* _Action item_
Copy the rows below word for word, from the line with "Hopper #2, Hopper" through the end of the rows. Leave the pictures out.

* _Records supplied_
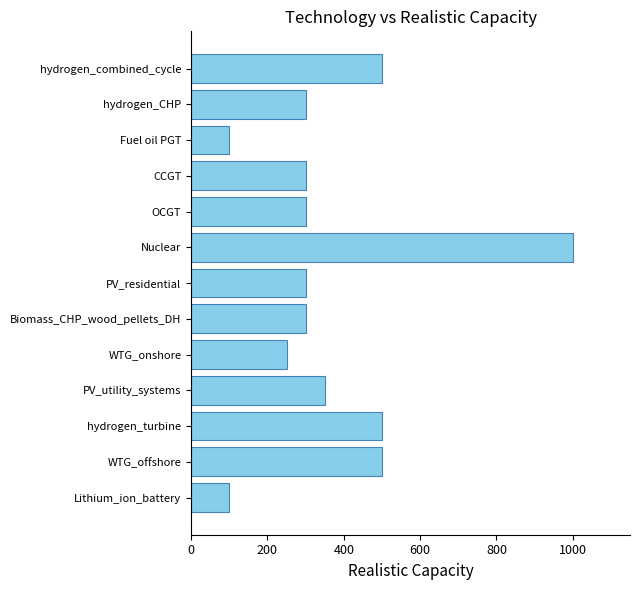

What is the average value?

369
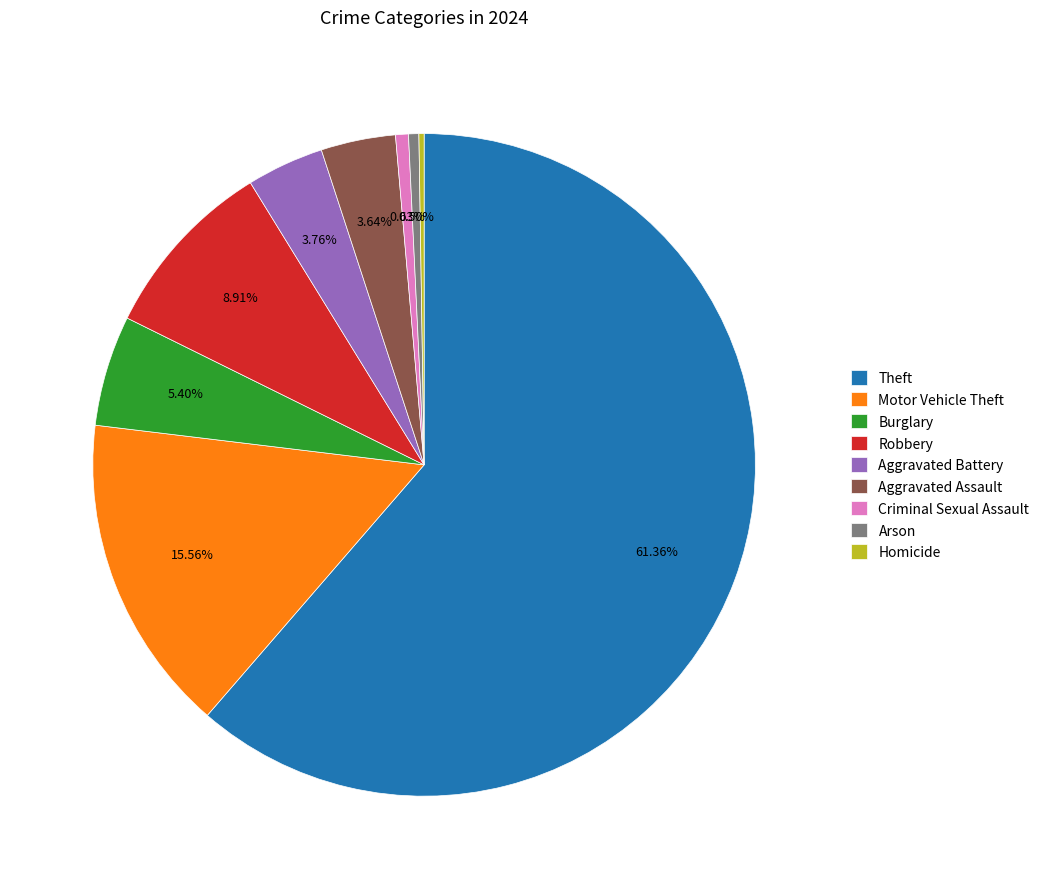

Which slice is the largest?

Theft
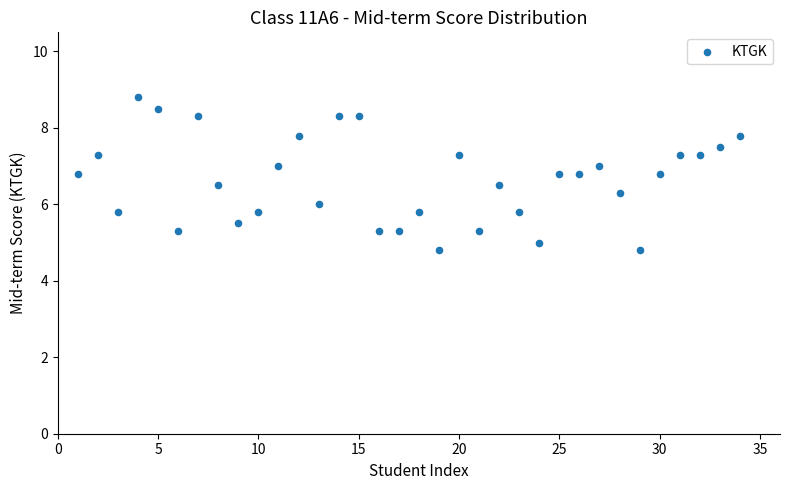

What is the range of X values (max minus min)?

33.0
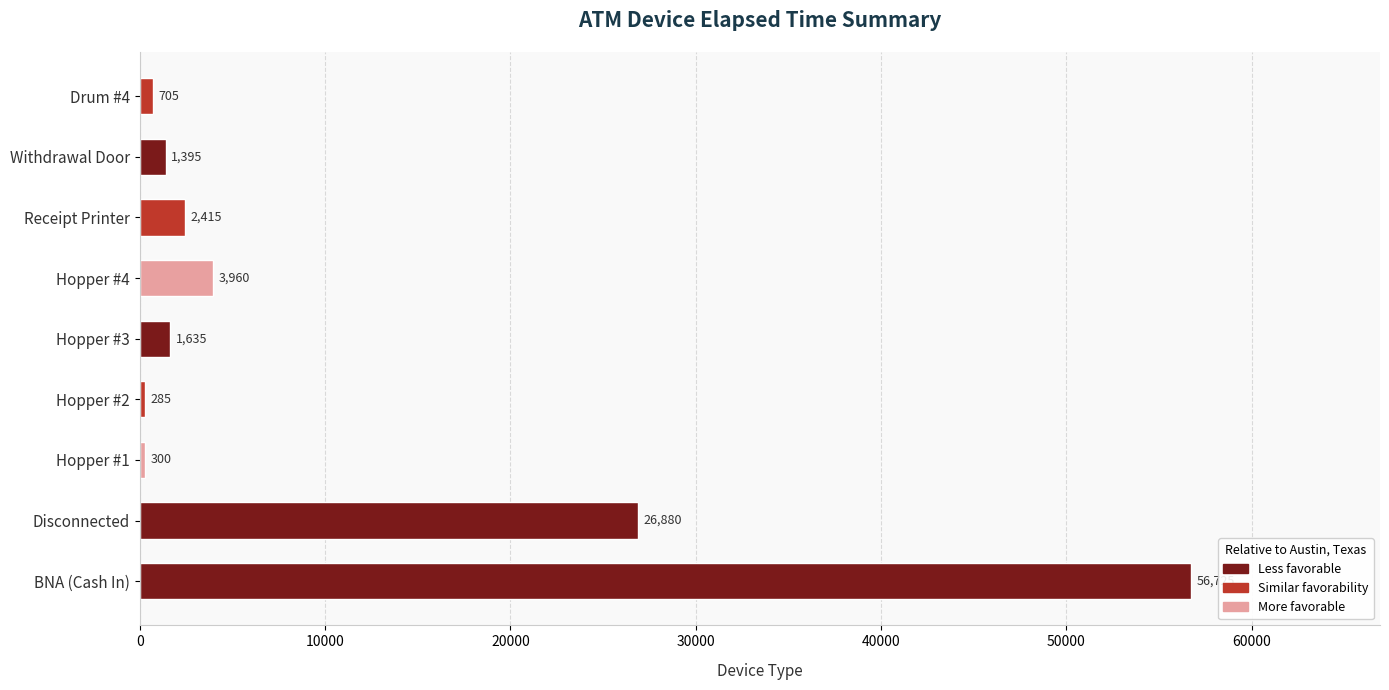

List the labels in order of value, smallest first.

Hopper #2, Hopper #1, Drum #4, Withdrawal Door, Hopper #3, Receipt Printer, Hopper #4, Disconnected, BNA (Cash In)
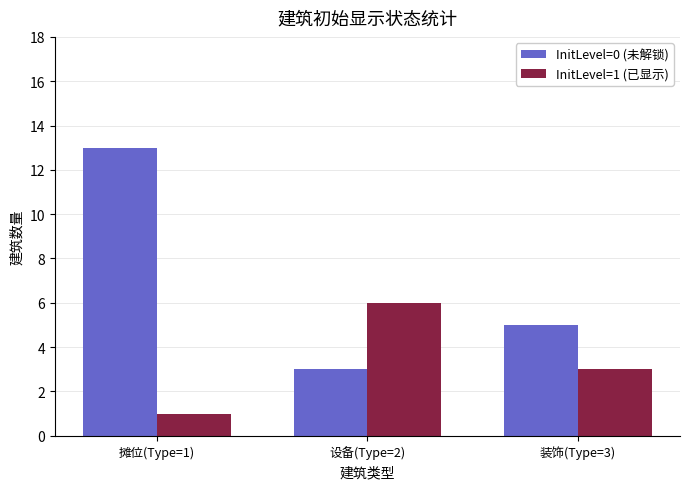

Reading right to left, list all the values displayed in this chart.

InitLevel=0 (未解锁): 装饰(Type=3)=5	设备(Type=2)=3	摊位(Type=1)=13
InitLevel=1 (已显示): 装饰(Type=3)=3	设备(Type=2)=6	摊位(Type=1)=1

* _Solution for this task_
Hopper #2, Hopper #1, Drum #4, Withdrawal Door, Hopper #3, Receipt Printer, Hopper #4, Disconnected, BNA (Cash In)

Reading right to left, list all the values displayed in this chart.

InitLevel=0 (未解锁): 装饰(Type=3)=5	设备(Type=2)=3	摊位(Type=1)=13
InitLevel=1 (已显示): 装饰(Type=3)=3	设备(Type=2)=6	摊位(Type=1)=1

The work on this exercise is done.